Copy the lines starting at the one containing "Infrastruktura" and ending at the one containing "Software © phpBB Limited", replacing "Moderátoři" with "Správci" and keeping everything else unchanged.
┌─ Supplied records
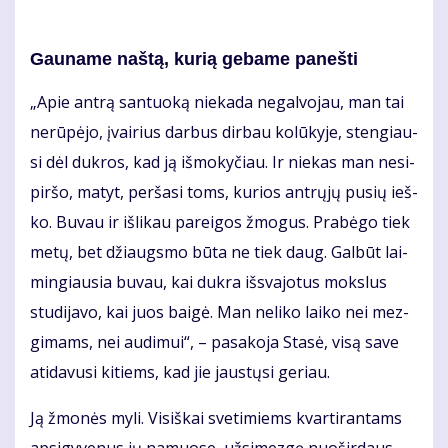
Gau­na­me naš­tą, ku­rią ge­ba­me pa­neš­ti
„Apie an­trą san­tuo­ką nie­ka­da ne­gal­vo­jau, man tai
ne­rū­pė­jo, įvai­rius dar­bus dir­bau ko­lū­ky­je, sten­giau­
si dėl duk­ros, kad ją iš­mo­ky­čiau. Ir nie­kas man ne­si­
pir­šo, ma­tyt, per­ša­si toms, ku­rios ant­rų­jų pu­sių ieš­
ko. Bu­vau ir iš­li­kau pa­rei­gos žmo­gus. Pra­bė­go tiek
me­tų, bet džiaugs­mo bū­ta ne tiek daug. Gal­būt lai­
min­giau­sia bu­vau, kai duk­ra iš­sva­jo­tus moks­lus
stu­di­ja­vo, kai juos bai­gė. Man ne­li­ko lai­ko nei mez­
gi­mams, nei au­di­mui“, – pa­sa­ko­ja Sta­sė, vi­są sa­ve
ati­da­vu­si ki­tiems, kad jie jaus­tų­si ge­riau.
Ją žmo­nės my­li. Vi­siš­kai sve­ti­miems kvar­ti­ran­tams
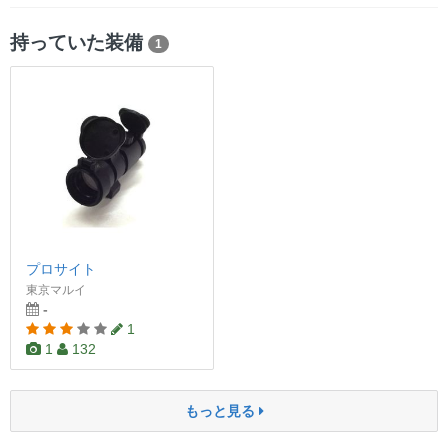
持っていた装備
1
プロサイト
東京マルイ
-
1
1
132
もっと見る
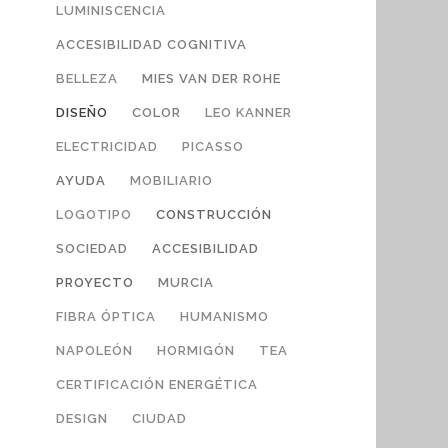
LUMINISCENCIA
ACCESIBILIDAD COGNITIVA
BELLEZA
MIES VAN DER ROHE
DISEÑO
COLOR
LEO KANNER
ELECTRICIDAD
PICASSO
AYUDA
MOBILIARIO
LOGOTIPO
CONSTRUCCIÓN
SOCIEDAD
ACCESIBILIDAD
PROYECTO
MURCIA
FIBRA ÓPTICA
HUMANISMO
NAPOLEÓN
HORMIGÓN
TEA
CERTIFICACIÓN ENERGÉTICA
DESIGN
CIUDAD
└─
┌─ Supplied records
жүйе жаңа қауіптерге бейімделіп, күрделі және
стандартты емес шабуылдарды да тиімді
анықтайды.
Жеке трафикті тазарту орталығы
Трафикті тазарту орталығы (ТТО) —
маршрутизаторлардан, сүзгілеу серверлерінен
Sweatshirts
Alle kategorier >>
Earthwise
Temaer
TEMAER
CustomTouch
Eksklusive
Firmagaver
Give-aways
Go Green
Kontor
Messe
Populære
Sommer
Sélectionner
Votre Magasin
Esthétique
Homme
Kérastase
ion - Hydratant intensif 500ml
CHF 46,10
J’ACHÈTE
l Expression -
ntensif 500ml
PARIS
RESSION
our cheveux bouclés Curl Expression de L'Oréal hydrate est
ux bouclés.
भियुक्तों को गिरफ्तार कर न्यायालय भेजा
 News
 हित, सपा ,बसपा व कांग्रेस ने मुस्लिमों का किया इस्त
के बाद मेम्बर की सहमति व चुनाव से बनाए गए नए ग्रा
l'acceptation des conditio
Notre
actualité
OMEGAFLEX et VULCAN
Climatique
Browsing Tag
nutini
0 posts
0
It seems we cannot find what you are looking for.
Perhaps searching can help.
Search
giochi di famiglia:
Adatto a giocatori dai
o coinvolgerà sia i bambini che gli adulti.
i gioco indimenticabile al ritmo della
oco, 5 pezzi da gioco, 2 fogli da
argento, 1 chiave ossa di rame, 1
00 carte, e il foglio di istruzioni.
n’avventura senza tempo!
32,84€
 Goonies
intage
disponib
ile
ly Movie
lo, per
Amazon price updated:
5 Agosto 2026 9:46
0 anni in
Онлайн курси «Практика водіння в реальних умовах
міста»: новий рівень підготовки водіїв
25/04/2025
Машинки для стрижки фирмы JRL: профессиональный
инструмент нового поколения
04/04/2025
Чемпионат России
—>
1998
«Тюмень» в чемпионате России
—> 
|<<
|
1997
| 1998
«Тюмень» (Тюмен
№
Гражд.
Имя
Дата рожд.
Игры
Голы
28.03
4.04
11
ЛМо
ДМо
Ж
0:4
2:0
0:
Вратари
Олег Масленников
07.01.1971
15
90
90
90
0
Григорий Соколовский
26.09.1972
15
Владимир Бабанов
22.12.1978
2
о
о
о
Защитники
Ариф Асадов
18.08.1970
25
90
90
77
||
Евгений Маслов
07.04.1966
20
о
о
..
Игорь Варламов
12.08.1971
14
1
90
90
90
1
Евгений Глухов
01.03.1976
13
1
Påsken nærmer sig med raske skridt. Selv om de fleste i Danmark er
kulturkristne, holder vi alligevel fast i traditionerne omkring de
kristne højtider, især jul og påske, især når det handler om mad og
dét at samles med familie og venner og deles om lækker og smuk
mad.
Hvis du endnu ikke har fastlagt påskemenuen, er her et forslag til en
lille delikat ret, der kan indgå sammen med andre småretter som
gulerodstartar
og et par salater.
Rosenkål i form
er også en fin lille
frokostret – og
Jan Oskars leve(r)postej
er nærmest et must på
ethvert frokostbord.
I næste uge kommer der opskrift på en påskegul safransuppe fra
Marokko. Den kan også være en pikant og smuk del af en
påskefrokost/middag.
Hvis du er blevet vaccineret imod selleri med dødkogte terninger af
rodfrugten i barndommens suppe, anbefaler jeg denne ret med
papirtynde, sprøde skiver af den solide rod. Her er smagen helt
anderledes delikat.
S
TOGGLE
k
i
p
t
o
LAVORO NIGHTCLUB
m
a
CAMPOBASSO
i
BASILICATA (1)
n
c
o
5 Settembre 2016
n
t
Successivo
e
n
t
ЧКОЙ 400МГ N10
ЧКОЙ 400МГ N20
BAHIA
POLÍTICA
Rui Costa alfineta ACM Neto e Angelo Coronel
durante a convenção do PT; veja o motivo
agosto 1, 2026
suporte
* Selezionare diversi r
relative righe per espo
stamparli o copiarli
└─
┌─ Supplied records
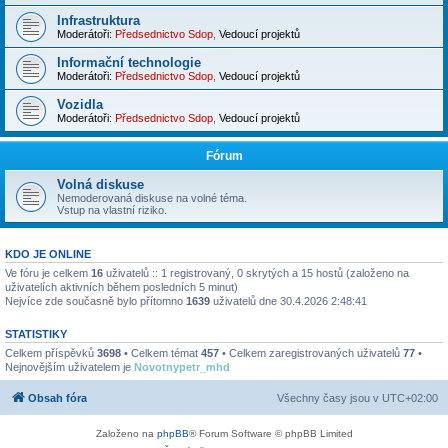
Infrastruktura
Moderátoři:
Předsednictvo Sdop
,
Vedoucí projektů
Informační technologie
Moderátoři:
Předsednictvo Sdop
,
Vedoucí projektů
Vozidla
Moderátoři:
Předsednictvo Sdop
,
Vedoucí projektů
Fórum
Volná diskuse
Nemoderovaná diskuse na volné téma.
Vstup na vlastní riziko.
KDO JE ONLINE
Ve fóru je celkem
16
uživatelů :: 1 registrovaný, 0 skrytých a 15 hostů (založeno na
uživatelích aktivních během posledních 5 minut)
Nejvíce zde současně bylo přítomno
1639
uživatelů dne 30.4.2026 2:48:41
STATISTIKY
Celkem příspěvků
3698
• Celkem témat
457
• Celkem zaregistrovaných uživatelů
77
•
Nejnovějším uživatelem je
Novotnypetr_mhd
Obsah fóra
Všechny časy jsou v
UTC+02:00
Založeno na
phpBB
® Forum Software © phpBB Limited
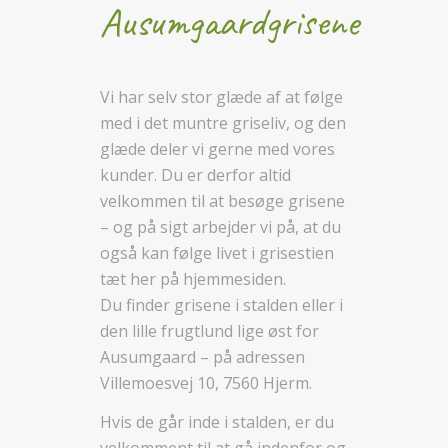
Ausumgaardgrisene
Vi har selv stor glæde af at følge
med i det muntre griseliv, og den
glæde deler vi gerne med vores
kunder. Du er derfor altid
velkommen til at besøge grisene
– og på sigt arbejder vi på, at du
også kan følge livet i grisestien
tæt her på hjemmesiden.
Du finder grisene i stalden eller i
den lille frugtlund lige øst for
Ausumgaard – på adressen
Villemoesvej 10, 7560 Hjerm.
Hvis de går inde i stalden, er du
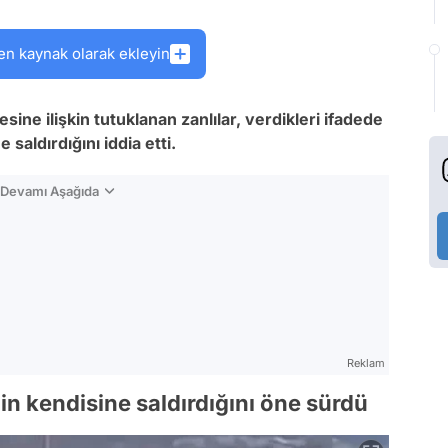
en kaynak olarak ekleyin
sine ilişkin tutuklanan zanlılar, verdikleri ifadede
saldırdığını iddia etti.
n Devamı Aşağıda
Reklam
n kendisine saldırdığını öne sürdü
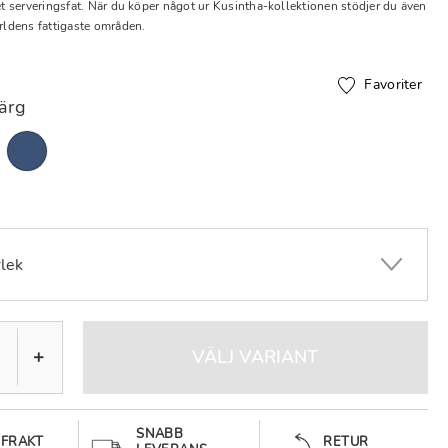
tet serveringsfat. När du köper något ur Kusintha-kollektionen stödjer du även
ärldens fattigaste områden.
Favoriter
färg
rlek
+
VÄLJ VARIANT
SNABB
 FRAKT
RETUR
└─
[Answer space]
Infrastruktura
Správci:
Předsednictvo Sdop
,
Vedoucí projektů
Informační technologie
Správci:
Předsednictvo Sdop
,
Vedoucí projektů
Vozidla
Správci:
Předsednictvo Sdop
,
Vedoucí projektů
Fórum
Volná diskuse
Nemoderovaná diskuse na volné téma.
Vstup na vlastní riziko.
KDO JE ONLINE
Ve fóru je celkem
16
uživatelů :: 1 registrovaný, 0 skrytých a 15 hostů (založeno na
uživatelích aktivních během posledních 5 minut)
Nejvíce zde současně bylo přítomno
1639
uživatelů dne 30.4.2026 2:48:41
STATISTIKY
Celkem příspěvků
3698
• Celkem témat
457
• Celkem zaregistrovaných uživatelů
77
•
Nejnovějším uživatelem je
Novotnypetr_mhd
Obsah fóra
Všechny časy jsou v
UTC+02:00
Založeno na
phpBB
® Forum Software © phpBB Limited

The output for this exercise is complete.